Помнится, когда отец Михаил поделился своими недоумениями с участковым, тот лишь плечами пожал. «Мало ли, — сказал он равнодушно. — Геологи какие-нибудь, или охотники, или еще кто… Вы, батюшка, на карту не смотрите, карта — она из бумаги, а бумага все стерпит. Места у нас тут дикие, нехоженые, в самый раз для тех, кто с государством не хочет иметь никаких дел. Может, это кержаки, староверы местные, а может, еще кто… Они вас не трогают, и вы к ним не лезьте, на что они вам сдались?»

Такое отсутствие любопытства у человека, который по долгу службы обязан знать обо всем, что делается на его участке, уже тогда показалось отцу Михаилу странным. А теперь, когда участковый ненароком разоткровенничался и поведал о загадочной судьбе своего предшественника, все окончательно прояснилось: лейтенант просто боялся и прилагал все усилия к тому, чтобы как можно дольше оставаться в стороне, не вмешиваться в события. Да и была ли его откровенность нечаянной? Может быть, он завел этот разговор намеренно, желая напугать отца Михаила и выпроводить из поселка, пока не начались настоящие неприятности?
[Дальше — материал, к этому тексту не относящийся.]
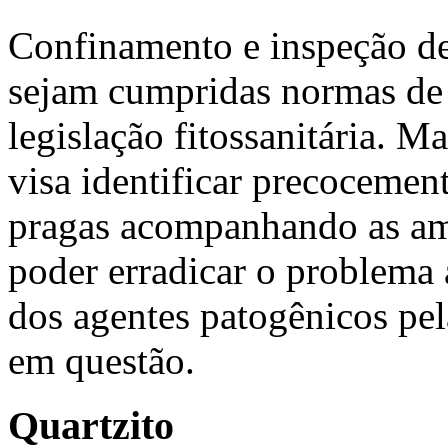
Confinamento e inspeção de 
sejam cumpridas normas de 
legislação fitossanitária. M
visa identificar precocemen
pragas acompanhando as am
poder erradicar o problema 
dos agentes patogênicos pel
em questão.
Quartzito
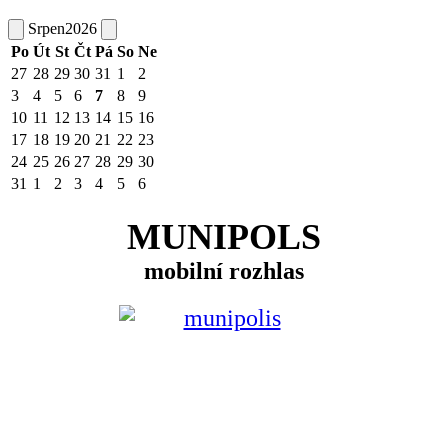
Srpen
2026
Po
Út
St
Čt
Pá
So
Ne
27
28
29
30
31
1
2
3
4
5
6
7
8
9
10
11
12
13
14
15
16
17
18
19
20
21
22
23
24
25
26
27
28
29
30
31
1
2
3
4
5
6
MUNIPOLS
mobilní rozhlas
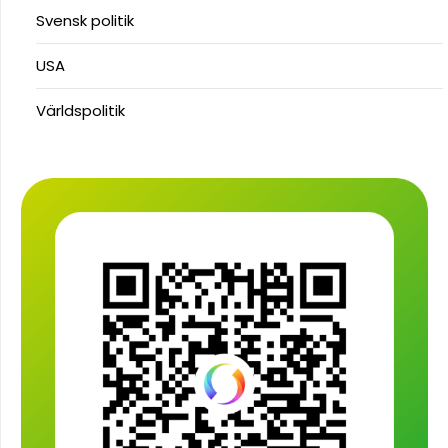
Svensk politik
USA
Världspolitik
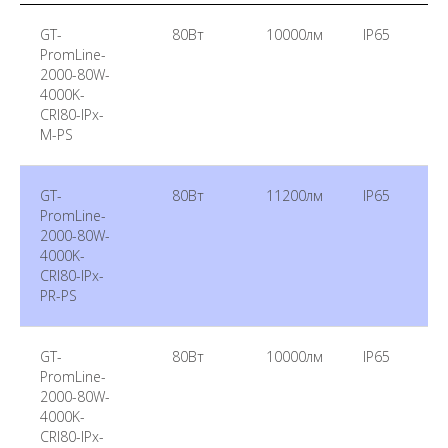
GT-
80Вт
10000лм
IP65
PromLine-
2000-80W-
4000K-
CRI80-IPх-
M-PS
GT-
80Вт
11200лм
IP65
PromLine-
2000-80W-
4000K-
CRI80-IPх-
PR-PS
GT-
80Вт
10000лм
IP65
PromLine-
2000-80W-
4000K-
CRI80-IPх-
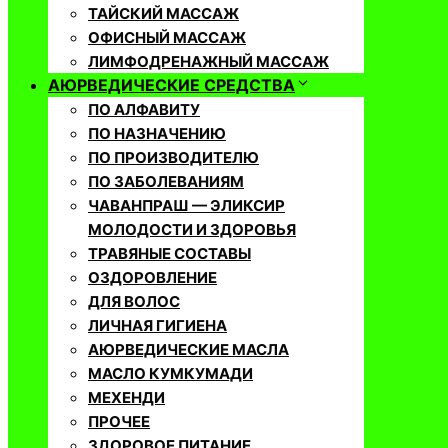
ТАЙСКИЙ МАССАЖ
ОФИСНЫЙ МАССАЖ
ЛИМФОДРЕНАЖНЫЙ МАССАЖ
АЮРВЕДИЧЕСКИЕ СРЕДСТВА
ПО АЛФАВИТУ
ПО НАЗНАЧЕНИЮ
ПО ПРОИЗВОДИТЕЛЮ
ПО ЗАБОЛЕВАНИЯМ
ЧАВАНПРАШ — ЭЛИКСИР
МОЛОДОСТИ И ЗДОРОВЬЯ
ТРАВЯНЫЕ СОСТАВЫ
ОЗДОРОВЛЕНИЕ
ДЛЯ ВОЛОС
ЛИЧНАЯ ГИГИЕНА
АЮРВЕДИЧЕСКИЕ МАСЛА
МАСЛО КУМКУМАДИ
МЕХЕНДИ
ПРОЧЕЕ
ЗДОРОВОЕ ПИТАНИЕ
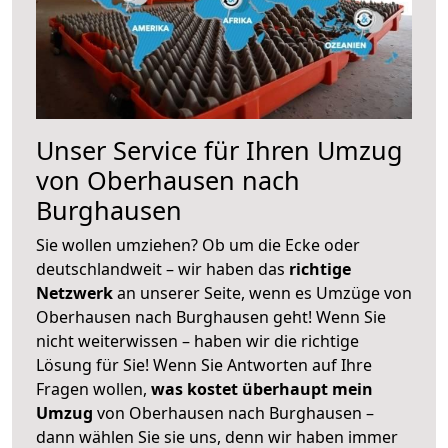
Unser Service für Ihren Umzug
von Oberhausen nach
Burghausen
Sie wollen umziehen? Ob um die Ecke oder
deutschlandweit – wir haben das
richtige
Netzwerk
an unserer Seite, wenn es Umzüge von
Oberhausen nach Burghausen geht! Wenn Sie
nicht weiterwissen – haben wir die richtige
Lösung für Sie! Wenn Sie Antworten auf Ihre
Fragen wollen,
was kostet überhaupt mein
Umzug
von Oberhausen nach Burghausen –
dann wählen Sie sie uns, denn wir haben immer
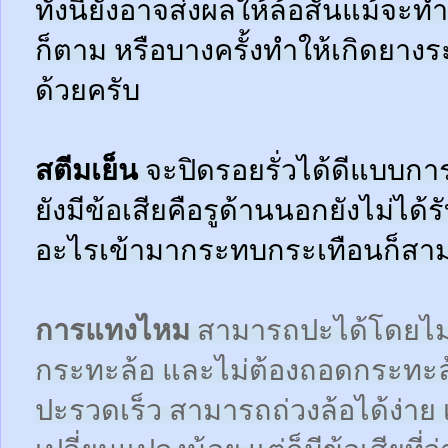
ทั้งนี้ยังอาจส่งผลให้ล้อสั่นแม้จะ
ก็ตาม หรือบางครั้งทำให้เกิดยาง
ด้วยครับ
สตีมเย็น
จะปิดรอยรั่วได้ดีแบบกา
ยังมีข้อเสียคือรูด้านนอกยังไม่ได้
อะไรเข้ามากระทบกระเทือนก็สามา
การแทงไหม
สามารถปะได้โดยไม
กระทะล้อ และไม่ต้องถอดกระทะ
ปะรวดเร็ว สามารถถ่วงล้อได้ง่า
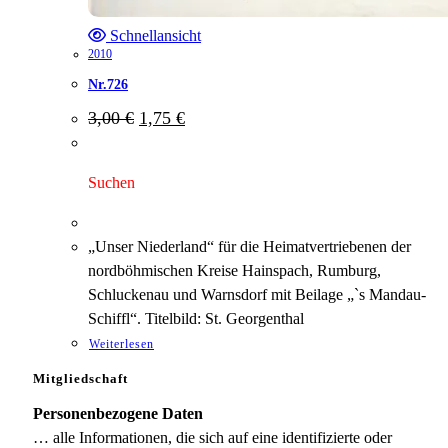
Schnellansicht
2010
Nr.726
Ursprünglicher
Aktueller
3,00
€
1,75
€
Preis
Preis
war:
ist:
3,00 €
1,75 €.
Suchen
„Unser Niederland“ für die Heimatvertriebenen der
nordböhmischen Kreise Hainspach, Rumburg,
Schluckenau und Warnsdorf mit Beilage „`s Mandau-
Schiffl“. Titelbild: St. Georgenthal
Weiterlesen
Mitgliedschaft
Personenbezogene Daten
… alle Informationen, die sich auf eine identifizierte oder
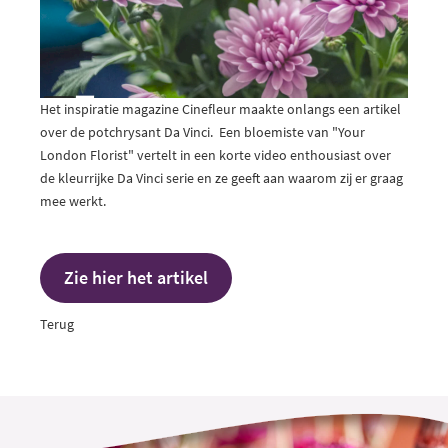
Het inspiratie magazine Cinefleur maakte onlangs een artikel
over de potchrysant Da Vinci. Een bloemiste van "Your
London Florist" vertelt in een korte video enthousiast over
de kleurrijke Da Vinci serie en ze geeft aan waarom zij er graag
mee werkt.
Zie hier het artikel
Terug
Спустившись с горы на единственную улицу поселка, отец Михаил потерял из виду пристань со стоявшими на ней грузовиками — ее закрыло ветхое деревянное здание склада. Обходя самые глубокие лужи, батюшка двинулся домой. На полпути ему снова повстречался Могиканин, который с крайне деловитым видом сооружал подкоп с целью проникновения в чужой огород. Комья сырой земли так и летели во все стороны, поросенок азартно хрюкал и повизгивал, энергично вращая смешной закорючкой хвостика. Дело у него шло на лад: когда батюшка с ним поравнялся, из дыры под забором торчала уже только задняя часть Могиканина. Было непонятно, что понадобилось поросенку в огороде, где в данный момент не произрастало ничего съедобного; оставалось только предположить, что Могиканин проводит учения, дабы потом, когда съестное в огороде появится, не ударить пятачком в грязь.
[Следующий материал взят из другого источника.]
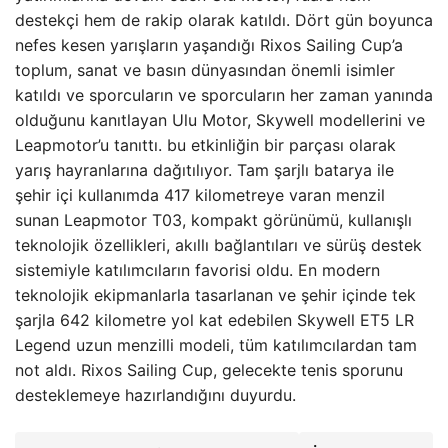
destekçi hem de rakip olarak katıldı. Dört gün boyunca
nefes kesen yarışların yaşandığı Rixos Sailing Cup’a
toplum, sanat ve basın dünyasından önemli isimler
katıldı ve sporcuların ve sporcuların her zaman yanında
olduğunu kanıtlayan Ulu Motor, Skywell modellerini ve
Leapmotor’u tanıttı. bu etkinliğin bir parçası olarak
yarış hayranlarına dağıtılıyor. Tam şarjlı batarya ile
şehir içi kullanımda 417 kilometreye varan menzil
sunan Leapmotor T03, kompakt görünümü, kullanışlı
teknolojik özellikleri, akıllı bağlantıları ve sürüş destek
sistemiyle katılımcıların favorisi oldu. En modern
teknolojik ekipmanlarla tasarlanan ve şehir içinde tek
şarjla 642 kilometre yol kat edebilen Skywell ET5 LR
Legend uzun menzilli modeli, tüm katılımcılardan tam
not aldı. Rixos Sailing Cup, gelecekte tenis sporunu
desteklemeye hazırlandığını duyurdu.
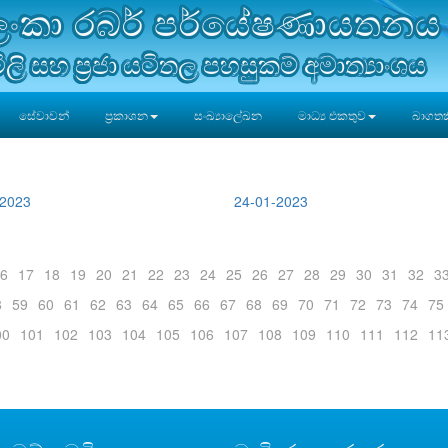
රී ලංකා රබර් පර්යේෂණායතනය
ිලි සහ ප්‍රජා යටිතල පහසුකම් අමාත්‍යාංශය
සේවාවන්
ප්‍රකාශන
සංඛ්‍යාලේඛන
මාධ්‍ය එකතුව
බාගතකි
-2023
24-01-2023
6
17
18
19
20
21
22
23
24
25
26
27
28
29
30
31
32
3
8
59
60
61
62
63
64
65
66
67
68
69
70
71
72
73
74
75
00
101
102
103
104
105
106
107
108
109
110
111
112
11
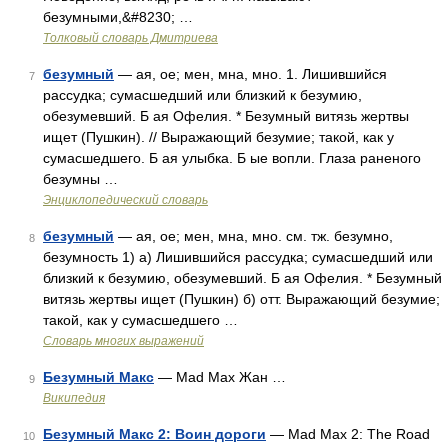
безумными,&#8230; …
Толковый словарь Дмитриева
безумный
— ая, ое; мен, мна, мно. 1. Лишившийся
7
рассудка; сумасшедший или близкий к безумию,
обезумевший. Б ая Офелия. * Безумный витязь жертвы
ищет (Пушкин). // Выражающий безумие; такой, как у
сумасшедшего. Б ая улыбка. Б ые вопли. Глаза раненого
безумны …
Энциклопедический словарь
безумный
— ая, ое; мен, мна, мно. см. тж. безумно,
8
безумность 1) а) Лишившийся рассудка; сумасшедший или
близкий к безумию, обезумевший. Б ая Офелия. * Безумный
витязь жертвы ищет (Пушкин) б) отт. Выражающий безумие;
такой, как у сумасшедшего …
Словарь многих выражений
Безумный Макс
— Mad Max Жан …
9
Википедия
Безумный Макс 2: Воин дороги
— Mad Max 2: The Road
10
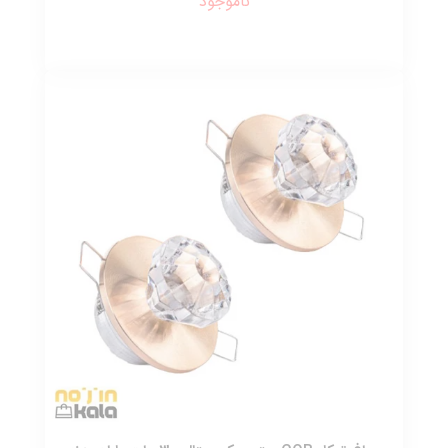
ناموجود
Чуть позже, когда отец Михаил уже почти поравнялся со своей калиткой, его обогнал грузовик — тот самый «ГАЗ-66», что привлек его внимание на пристани. В кабине сидели двое; еще двое, оба в армейском камуфляже и шляпах с поднятыми накомарниками, расположились на скамейках у заднего борта по обе стороны кузова. Полог тента был поднят, и отец Михаил сумел разглядеть этих двоих — аскетически худых, бледных, с волосами до плеч, но гладко выбритых. Позади них горой громоздились мешки и картонные коробки. Две пары холодных, лишенных выражения, неподвижных, как у покойников, глаз скользнули по лицу отца Михаила равнодушным взглядом, и батюшку вдруг обдало нехорошим ледяным сквозняком, словно из приоткрывшейся могилы.